BTB-kelch蛋白DIP-2的表現及功能特性分析

Abstract

DIP-2為BTB-kelch蛋白家族的一員。許多BTB-kelch蛋白已被發現高度表現於神經系統中，並參與包括神經型態生成以及突觸訊息傳遞在內的神經發育機轉。但就DIP-2而言，儘管我們已發現它可作為Cul3泛素接合酶與受質間的轉接者，進而導致死亡相關蛋白激酶DAPK以及抑癌蛋白PML的泛素化和降解，但對於DIP-2的表現分佈以及其詳細的功能機制所知甚少。本篇論文中，我們觀察DIP-2於成鼠腦部的表現情形，發現DIP-2主要分佈於大腦皮層、海馬迴、嗅球及小腦皮層等區域。值得注意的是，DIP-2於絕大多數區域呈現以細胞體和樹突為主的表現型態，但於海馬迴CA3處則特別表現於軸突中。另一方面，為求更進一步瞭解DIP-2的功能，本篇論文亦深入探討DIP-2對PML進行蛋白降解的調控機制，從而發現細胞週期素依賴性激酶(CDKs)參與DIP-2對PML的調控。我們證實PML確實為CDK1/2/4/6的受質，而Ser 518則為主要發生磷酸化的殘基。實驗結果顯示，這些CDK都參與由DIP-2所誘發的PML蛋白降解。總的來說，這項研究不僅呈現DIP-2蛋白於鼠腦中的表現型態特徵，亦將DIP-2所媒介的PML蛋白降解與細胞週期對PML的調控機制作緊密結合，為抑癌蛋白PML穩定性的研究提供新的一層認知。

DIP-2 is a member of the BTB-kelch protein family, of which several members are highly expressed in the nervous system and have been demonstrated to elicit neuronal functions, including neural morphogenesis and synapse transmission. However, little is known about the expression patterns of DIP-2 and its biological functions, although previous studies in our laboratory revealed that DIP-2 functions as a substrate adaptor of Cul3-based ubiquitin ligase to promote the ubiquitination of DAPK and PML. Here, we characterized the expression pattern of DIP-2 protein in the adult mouse brain and found its high expression levels in the cerebral cortex, the hippocampus, the olfactory bulb and the cerebellar cortex. Notably, DIP-2 displays both somatic and dendritic patterns in most regions observed, whereas it exhibits an axonal pattern in CA3 of hippocampus.
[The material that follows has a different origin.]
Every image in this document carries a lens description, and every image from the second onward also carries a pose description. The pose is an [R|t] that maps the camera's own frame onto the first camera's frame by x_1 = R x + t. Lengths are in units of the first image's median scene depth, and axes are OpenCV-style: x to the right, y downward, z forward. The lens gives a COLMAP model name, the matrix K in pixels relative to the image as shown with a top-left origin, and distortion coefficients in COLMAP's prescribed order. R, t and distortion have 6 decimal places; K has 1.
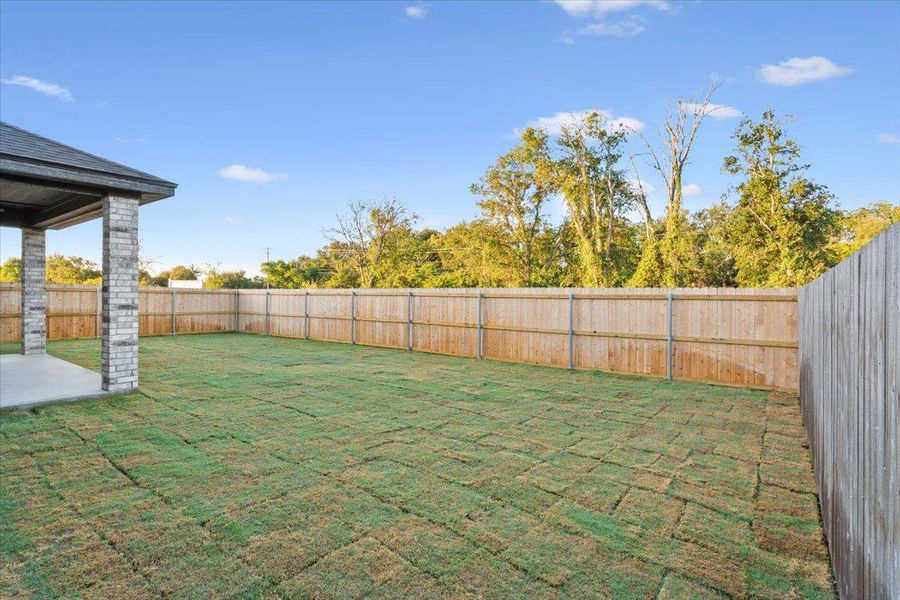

In an attempt to study the function of DIP-2, we investigated the mechanism through which DIP-2 mediates PML protein degradation. First, we identified a role of CDK in DIP-2-mediated PML degradation. Furthermore, we demonstrated PML as the substrate of CDK1/2/4/6 in vitro and the Ser 518 residue as the major phosphorylation site. Finally, we showed that the each of these CDKs contributes to PML degradation induced by DIP-2. Together, this study not only presents the expression features of DIP-2 in mouse brain, but also provides a linkage between DIP-2-mediated PML degradation and cell cycle-dependent regulation of PML, thus adding another aspect of proper control for the stability of tumor suppressor PML protein.